# How often should a Miko poop?



## Frankie.d (Jul 3, 2011)

Hi 
I've ha Miko my b&w tegu for about 4 weeks she's two and a half years old. I've only seen her urate 3-4 times and poop once really big and stinky in the tub two days after I got her. I feed her 3-4 times a week and she has good heat how often should she be pooing? I only see her doing her stuff in the bathtub should I look through the substrate? What di you guys think?


----------



## reptastic (Jul 3, 2011)

That may just be her preference, i dont think tegus like pooping in their enclosures, im sure if you look you may not find anything, my boys will not go unless i take them out of the enclosure, so i put them in a tub of warm water almost daily


----------



## Diesel (Jul 3, 2011)

my tegu hardly ever goes in his enclosure either. Every time he is out, he goes. It never fails. Try putting him in a bath or in a little "litter box." i Have a box i put mine in and he goes then i put him in a nice clean bath


----------



## rrcoolj (Jul 3, 2011)

Same, mines usually doesn't like pooping in her her enclosure.

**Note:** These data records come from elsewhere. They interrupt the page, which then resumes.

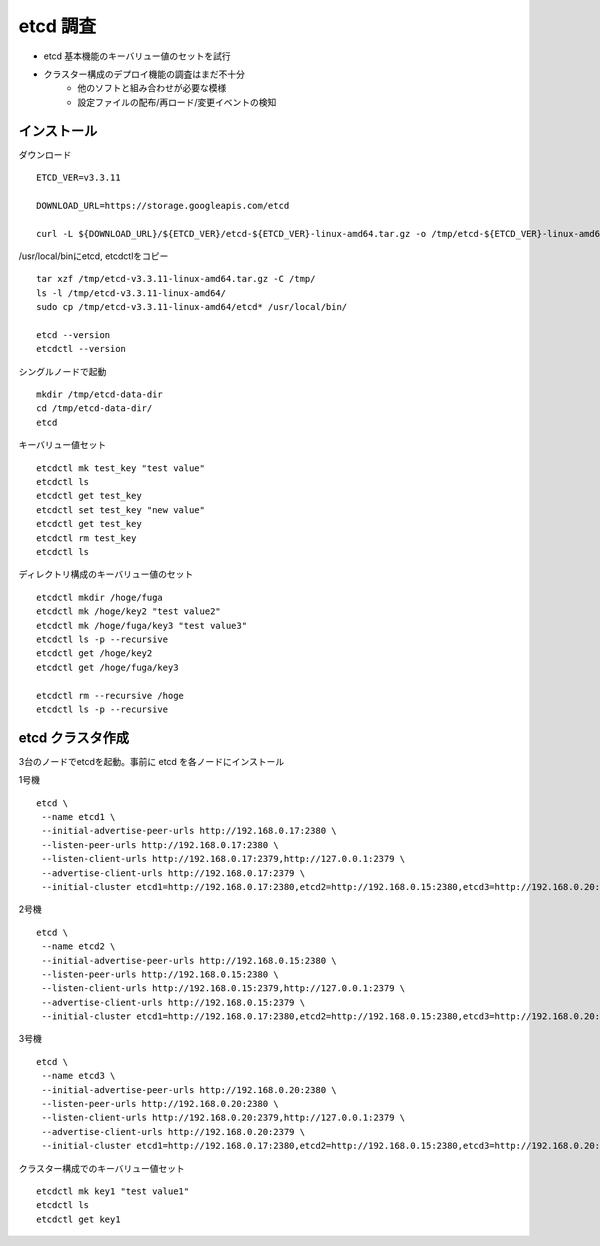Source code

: etcd 調査
=========

* etcd 基本機能のキーバリュー値のセットを試行
* クラスター構成のデプロイ機能の調査はまだ不十分
   * 他のソフトと組み合わせが必要な模様
   * 設定ファイルの配布/再ロード/変更イベントの検知

インストール
------------

ダウンロード

::

   ETCD_VER=v3.3.11

   DOWNLOAD_URL=https://storage.googleapis.com/etcd

   curl -L ${DOWNLOAD_URL}/${ETCD_VER}/etcd-${ETCD_VER}-linux-amd64.tar.gz -o /tmp/etcd-${ETCD_VER}-linux-amd64.tar.gz

/usr/local/binにetcd, etcdctlをコピー

::

   tar xzf /tmp/etcd-v3.3.11-linux-amd64.tar.gz -C /tmp/
   ls -l /tmp/etcd-v3.3.11-linux-amd64/
   sudo cp /tmp/etcd-v3.3.11-linux-amd64/etcd* /usr/local/bin/

   etcd --version
   etcdctl --version

シングルノードで起動

::

   mkdir /tmp/etcd-data-dir
   cd /tmp/etcd-data-dir/
   etcd

キーバリュー値セット

::

   etcdctl mk test_key "test value"
   etcdctl ls
   etcdctl get test_key
   etcdctl set test_key "new value"
   etcdctl get test_key
   etcdctl rm test_key
   etcdctl ls

ディレクトリ構成のキーバリュー値のセット

::

   etcdctl mkdir /hoge/fuga
   etcdctl mk /hoge/key2 "test value2"
   etcdctl mk /hoge/fuga/key3 "test value3"
   etcdctl ls -p --recursive
   etcdctl get /hoge/key2
   etcdctl get /hoge/fuga/key3

   etcdctl rm --recursive /hoge
   etcdctl ls -p --recursive

etcd クラスタ作成
-----------------

3台のノードでetcdを起動。事前に etcd を各ノードにインストール

1号機

::

   etcd \
    --name etcd1 \
    --initial-advertise-peer-urls http://192.168.0.17:2380 \
    --listen-peer-urls http://192.168.0.17:2380 \
    --listen-client-urls http://192.168.0.17:2379,http://127.0.0.1:2379 \
    --advertise-client-urls http://192.168.0.17:2379 \
    --initial-cluster etcd1=http://192.168.0.17:2380,etcd2=http://192.168.0.15:2380,etcd3=http://192.168.0.20:2380

2号機

::

   etcd \
    --name etcd2 \
    --initial-advertise-peer-urls http://192.168.0.15:2380 \
    --listen-peer-urls http://192.168.0.15:2380 \
    --listen-client-urls http://192.168.0.15:2379,http://127.0.0.1:2379 \
    --advertise-client-urls http://192.168.0.15:2379 \
    --initial-cluster etcd1=http://192.168.0.17:2380,etcd2=http://192.168.0.15:2380,etcd3=http://192.168.0.20:2380

3号機

::

   etcd \
    --name etcd3 \
    --initial-advertise-peer-urls http://192.168.0.20:2380 \
    --listen-peer-urls http://192.168.0.20:2380 \
    --listen-client-urls http://192.168.0.20:2379,http://127.0.0.1:2379 \
    --advertise-client-urls http://192.168.0.20:2379 \
    --initial-cluster etcd1=http://192.168.0.17:2380,etcd2=http://192.168.0.15:2380,etcd3=http://192.168.0.20:2380

クラスター構成でのキーバリュー値セット

::

   etcdctl mk key1 "test value1"
   etcdctl ls
   etcdctl get key1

She will scratch at the doors to be let out to use the bathroom. A warm bath always help my tegu poop when she is being difficult.


----------



## herpgirl2510 (Jul 3, 2011)

Tonka scratches to get out he goes everyday. Chevy my 1 year old extreme goes in his cage he is still adjusting to his life here and is still to nervous to let me handle him.


----------



## Bubblz Calhoun (Jul 3, 2011)

_Depending on what they eat and how often,.. they could poop any where from 2 or 3 times in one day to once every few days._


----------



## Frankie.d (Jul 3, 2011)

Thanks guys ya I dug around today and didn't notice a poop but I have seen her pee in there. Weird but cool shows the intelligence of the tegu she wants her house clean. My beardy use to poop everywhere dirty little bugger. On a sibe note does anyone know where I can buy a good leash for her online?


----------



## reptastic (Jul 3, 2011)

How big is she? You should be able to use a ferret or small dog harness/leash from a petshop


----------



## orchetect (Jul 3, 2011)

If you're using a "litter box" do you actually use cat litter? And do you have to usher the tegu into the box or is it possible that they could be trained to find their own way to a litter box and use it if let out to roam?


----------



## Diesel (Jul 3, 2011)

haha no its not like a cat. I just take out by lizard every day or every other day depending on how he is acting and put him in a box and in about ten minutes he is all done and ready to get back to his life. Its not a box but more of a plastic bin. I'm sure he would not recognize it if i just left it out. He would probably go on my floor (has done a few times >=/!) since its plastic i just run water through it to disinfect it and ta duh. It's much better than cleaning out his cage


----------